Harvey Prudhomme, of Sarnia...declined to discuss potential policy, Gurmit Singh, from the Greater Toronto Area...couldn’t or wouldn’t name any concrete policies he hoped to see implented (Ottawa Citizen, March 6)

And the hypocrisy of his party campaigning against the HST, when the PC's (and Hudak himself) have both spoke in favour of it, and never committed to actually getting rid of it.

Hudak said they would continue to fight the tax, but could not repeal it (Metro Ottawa, March 8)

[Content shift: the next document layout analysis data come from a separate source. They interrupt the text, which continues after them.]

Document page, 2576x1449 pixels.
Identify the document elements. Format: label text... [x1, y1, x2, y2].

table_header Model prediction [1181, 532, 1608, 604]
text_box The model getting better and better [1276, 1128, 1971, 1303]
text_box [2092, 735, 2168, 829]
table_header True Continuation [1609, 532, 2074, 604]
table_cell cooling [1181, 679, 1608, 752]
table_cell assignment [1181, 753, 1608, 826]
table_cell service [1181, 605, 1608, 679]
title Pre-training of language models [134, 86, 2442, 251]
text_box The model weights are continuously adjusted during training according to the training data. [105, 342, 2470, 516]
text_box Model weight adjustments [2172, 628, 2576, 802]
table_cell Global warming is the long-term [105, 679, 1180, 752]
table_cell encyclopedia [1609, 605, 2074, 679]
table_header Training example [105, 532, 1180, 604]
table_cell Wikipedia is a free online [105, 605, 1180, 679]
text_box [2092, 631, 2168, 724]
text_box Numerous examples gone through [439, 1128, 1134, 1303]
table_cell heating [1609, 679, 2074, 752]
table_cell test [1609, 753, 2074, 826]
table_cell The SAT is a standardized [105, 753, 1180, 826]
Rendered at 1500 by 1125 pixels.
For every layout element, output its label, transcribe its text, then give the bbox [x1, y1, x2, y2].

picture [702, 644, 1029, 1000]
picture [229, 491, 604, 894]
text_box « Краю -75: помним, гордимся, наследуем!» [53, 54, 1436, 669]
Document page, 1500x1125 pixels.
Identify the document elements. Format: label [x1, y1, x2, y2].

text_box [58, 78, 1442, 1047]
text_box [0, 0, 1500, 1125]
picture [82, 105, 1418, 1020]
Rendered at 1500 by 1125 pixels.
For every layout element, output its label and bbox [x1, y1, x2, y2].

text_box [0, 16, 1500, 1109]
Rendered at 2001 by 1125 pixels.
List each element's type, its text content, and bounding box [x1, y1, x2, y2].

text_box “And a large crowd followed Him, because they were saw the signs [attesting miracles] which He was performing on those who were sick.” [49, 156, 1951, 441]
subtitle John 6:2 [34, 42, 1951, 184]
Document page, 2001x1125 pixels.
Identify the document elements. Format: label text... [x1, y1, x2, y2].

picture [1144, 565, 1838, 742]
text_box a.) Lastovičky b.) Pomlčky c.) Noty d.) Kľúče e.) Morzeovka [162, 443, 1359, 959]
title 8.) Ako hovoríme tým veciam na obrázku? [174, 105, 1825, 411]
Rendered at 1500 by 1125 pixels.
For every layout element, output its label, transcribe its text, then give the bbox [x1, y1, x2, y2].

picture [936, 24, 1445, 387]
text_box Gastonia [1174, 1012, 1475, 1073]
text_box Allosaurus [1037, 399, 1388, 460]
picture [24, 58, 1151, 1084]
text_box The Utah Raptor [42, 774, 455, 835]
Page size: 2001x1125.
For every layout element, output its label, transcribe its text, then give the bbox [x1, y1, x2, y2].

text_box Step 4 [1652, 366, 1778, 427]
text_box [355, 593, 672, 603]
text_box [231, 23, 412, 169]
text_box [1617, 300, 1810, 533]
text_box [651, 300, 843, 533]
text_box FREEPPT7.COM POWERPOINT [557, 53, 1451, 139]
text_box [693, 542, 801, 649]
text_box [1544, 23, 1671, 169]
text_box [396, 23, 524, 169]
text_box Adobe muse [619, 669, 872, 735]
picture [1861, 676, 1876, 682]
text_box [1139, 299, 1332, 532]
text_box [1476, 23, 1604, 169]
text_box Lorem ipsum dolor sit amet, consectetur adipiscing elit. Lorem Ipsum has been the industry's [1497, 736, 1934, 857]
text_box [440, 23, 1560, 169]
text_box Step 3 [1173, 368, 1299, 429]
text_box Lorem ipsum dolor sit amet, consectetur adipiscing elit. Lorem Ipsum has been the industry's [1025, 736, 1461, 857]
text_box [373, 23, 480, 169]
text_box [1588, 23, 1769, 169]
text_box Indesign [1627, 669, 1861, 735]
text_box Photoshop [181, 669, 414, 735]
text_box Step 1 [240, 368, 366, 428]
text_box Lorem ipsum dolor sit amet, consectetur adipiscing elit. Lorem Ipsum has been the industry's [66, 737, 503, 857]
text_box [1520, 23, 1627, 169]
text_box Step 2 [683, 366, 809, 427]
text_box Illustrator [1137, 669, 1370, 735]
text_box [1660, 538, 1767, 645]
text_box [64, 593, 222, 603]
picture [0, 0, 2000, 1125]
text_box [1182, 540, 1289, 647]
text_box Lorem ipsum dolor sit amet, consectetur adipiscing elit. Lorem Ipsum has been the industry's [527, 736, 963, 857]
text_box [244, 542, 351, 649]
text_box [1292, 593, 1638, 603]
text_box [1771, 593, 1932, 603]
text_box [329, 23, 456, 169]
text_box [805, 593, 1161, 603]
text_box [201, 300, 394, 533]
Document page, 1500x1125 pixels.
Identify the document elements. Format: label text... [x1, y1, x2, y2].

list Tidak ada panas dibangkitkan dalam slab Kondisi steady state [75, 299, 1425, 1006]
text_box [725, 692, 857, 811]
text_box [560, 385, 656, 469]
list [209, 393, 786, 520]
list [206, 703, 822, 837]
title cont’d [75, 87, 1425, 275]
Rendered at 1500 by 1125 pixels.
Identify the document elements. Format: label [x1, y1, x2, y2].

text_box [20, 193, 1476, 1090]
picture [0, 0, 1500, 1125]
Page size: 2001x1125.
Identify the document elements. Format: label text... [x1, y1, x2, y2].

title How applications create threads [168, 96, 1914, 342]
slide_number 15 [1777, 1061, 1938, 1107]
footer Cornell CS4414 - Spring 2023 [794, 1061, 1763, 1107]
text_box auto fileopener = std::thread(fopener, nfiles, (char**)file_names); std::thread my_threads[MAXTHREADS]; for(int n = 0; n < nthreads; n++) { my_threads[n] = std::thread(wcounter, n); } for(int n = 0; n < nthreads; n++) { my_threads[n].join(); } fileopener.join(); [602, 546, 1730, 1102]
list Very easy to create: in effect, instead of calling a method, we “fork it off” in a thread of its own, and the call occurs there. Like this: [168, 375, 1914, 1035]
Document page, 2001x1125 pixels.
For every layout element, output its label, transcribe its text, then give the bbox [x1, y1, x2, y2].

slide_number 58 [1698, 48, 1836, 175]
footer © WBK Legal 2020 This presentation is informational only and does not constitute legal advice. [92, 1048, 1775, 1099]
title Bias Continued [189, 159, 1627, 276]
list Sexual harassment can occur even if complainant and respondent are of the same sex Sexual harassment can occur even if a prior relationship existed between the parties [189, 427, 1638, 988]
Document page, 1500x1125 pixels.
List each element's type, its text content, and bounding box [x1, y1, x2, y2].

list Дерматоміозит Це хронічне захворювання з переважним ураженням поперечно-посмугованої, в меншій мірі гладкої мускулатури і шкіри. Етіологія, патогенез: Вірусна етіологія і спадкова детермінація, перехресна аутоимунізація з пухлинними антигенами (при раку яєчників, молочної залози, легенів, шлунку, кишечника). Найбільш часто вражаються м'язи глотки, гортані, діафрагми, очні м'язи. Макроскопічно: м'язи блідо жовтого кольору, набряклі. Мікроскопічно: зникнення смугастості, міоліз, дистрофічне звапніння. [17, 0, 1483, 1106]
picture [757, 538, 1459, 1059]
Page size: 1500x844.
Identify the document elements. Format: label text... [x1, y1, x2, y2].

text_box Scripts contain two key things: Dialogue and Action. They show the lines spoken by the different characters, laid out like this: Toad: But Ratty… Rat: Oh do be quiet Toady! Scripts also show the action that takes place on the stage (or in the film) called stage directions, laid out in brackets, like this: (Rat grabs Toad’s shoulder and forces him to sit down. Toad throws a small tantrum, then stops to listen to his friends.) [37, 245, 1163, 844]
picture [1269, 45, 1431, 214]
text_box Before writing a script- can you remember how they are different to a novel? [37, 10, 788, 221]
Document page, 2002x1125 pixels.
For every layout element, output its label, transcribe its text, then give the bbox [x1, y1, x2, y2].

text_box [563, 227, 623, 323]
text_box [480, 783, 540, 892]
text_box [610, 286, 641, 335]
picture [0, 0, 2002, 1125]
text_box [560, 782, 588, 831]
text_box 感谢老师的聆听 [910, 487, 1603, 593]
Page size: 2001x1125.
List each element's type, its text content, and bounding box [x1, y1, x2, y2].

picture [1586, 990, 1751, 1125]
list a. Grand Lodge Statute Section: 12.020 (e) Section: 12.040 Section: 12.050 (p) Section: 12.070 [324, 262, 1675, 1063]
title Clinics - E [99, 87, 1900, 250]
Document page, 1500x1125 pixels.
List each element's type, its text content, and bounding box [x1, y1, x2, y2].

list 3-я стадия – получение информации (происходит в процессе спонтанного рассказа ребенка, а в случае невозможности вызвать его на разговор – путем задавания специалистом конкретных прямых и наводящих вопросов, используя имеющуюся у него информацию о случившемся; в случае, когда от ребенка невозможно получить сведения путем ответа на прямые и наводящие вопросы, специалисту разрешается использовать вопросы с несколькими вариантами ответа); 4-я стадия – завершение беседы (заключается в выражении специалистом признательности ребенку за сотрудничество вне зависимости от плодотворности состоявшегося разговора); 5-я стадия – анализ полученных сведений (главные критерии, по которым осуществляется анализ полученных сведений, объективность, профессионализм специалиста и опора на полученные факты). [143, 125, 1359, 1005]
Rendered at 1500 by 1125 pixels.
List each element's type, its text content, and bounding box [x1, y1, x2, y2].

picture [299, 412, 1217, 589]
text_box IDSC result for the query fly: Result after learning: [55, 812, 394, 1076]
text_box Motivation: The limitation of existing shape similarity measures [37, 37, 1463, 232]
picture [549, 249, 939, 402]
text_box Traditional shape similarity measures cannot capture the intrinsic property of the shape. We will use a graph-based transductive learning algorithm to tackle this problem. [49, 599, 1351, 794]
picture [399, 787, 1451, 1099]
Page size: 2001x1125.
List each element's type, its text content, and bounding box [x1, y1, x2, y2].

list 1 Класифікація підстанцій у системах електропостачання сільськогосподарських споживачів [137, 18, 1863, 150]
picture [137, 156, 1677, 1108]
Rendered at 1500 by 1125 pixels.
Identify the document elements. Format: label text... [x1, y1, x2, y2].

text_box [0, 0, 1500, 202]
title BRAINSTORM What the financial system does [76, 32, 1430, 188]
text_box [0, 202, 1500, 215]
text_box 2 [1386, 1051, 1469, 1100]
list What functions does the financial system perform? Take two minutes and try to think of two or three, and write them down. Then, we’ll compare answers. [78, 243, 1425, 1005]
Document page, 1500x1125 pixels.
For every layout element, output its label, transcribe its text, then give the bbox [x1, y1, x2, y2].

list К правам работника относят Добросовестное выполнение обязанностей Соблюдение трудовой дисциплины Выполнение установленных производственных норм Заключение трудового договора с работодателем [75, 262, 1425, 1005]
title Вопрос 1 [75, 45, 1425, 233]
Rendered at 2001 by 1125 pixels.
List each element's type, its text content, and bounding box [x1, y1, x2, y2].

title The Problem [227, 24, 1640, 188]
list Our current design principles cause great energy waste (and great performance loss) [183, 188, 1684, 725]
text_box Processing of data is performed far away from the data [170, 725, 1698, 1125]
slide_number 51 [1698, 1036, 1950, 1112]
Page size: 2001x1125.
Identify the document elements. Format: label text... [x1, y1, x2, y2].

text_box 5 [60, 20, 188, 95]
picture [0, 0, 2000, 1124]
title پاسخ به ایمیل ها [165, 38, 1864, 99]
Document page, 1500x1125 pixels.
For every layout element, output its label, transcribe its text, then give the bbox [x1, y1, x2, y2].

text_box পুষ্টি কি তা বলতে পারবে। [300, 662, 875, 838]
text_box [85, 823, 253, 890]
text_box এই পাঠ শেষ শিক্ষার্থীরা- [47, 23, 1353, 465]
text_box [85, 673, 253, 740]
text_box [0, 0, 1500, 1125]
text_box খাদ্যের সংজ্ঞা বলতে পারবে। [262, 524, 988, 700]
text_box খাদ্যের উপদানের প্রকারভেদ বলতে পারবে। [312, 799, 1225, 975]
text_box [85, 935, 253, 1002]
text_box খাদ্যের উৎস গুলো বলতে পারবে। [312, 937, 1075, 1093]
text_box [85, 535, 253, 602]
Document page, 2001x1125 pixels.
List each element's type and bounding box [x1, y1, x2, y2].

Making the HST the centrepiece of their campaign has its own challenges, not least because key Conservatives support it. Federal Tories led by Finance Minister Jim Flaherty, a former provincial cabinet minister — whom Hudak supported when he ran to replace Eves as Tory leader — and a bevy of Conservative luminaries including Harris and Bob Runciman have spoken in favour of harmonization. So did Hudak at one time. (Mohammed Adam, Ottawa Citizen, March 5)

Once the HST is implemented, it will be difficult, if not impossible, to undo. (Lisa MacLeod, MPP for Nepean-Carleton and the Revenue Critic for the PC's, National Post, November 19)

"…we understand how that (single sales tax) can help the economy.” —Tim Hudak, MPP (Niagara-West Glanbrook), March 24, 2009


I agree that there’s little sense in allowing two separate governments to apply two separate taxes and policies and collect two separate groups of sales taxes.” —Tim Hudak, MPP (Niagara-West Glanbrook), April 23, 2009


"In principle, we think it's something that should occur." —Former MPP and PC leader Bob Runciman, (Leeds-Grenville), March 25, 2009


"…I am not saying that harmonization ultimately is a bad idea." —Peter Shurman, MPP (Thornhill), March 24, 2009


"I think right now (people) think of a harmonized tax as being an increased tax, you know, period, full stop. That isn't what it is." —John Tory (former Ontario Conservative leader), November 14, 2007


"Moving to a harmonized sales tax is very good for the economy and it's certainly going to help with our business competitiveness… It's in the best interests of the economy in the long term." —Janet Ecker (former PC Minister of Education), Toronto Sun, September 22, 2009

Tim Hudak and the PC's are the party of anger, nothing more. The people of Ontario deserve better, and have been making their voices heard by re-electing Liberal MPP's in every held seat since Hudak became leader.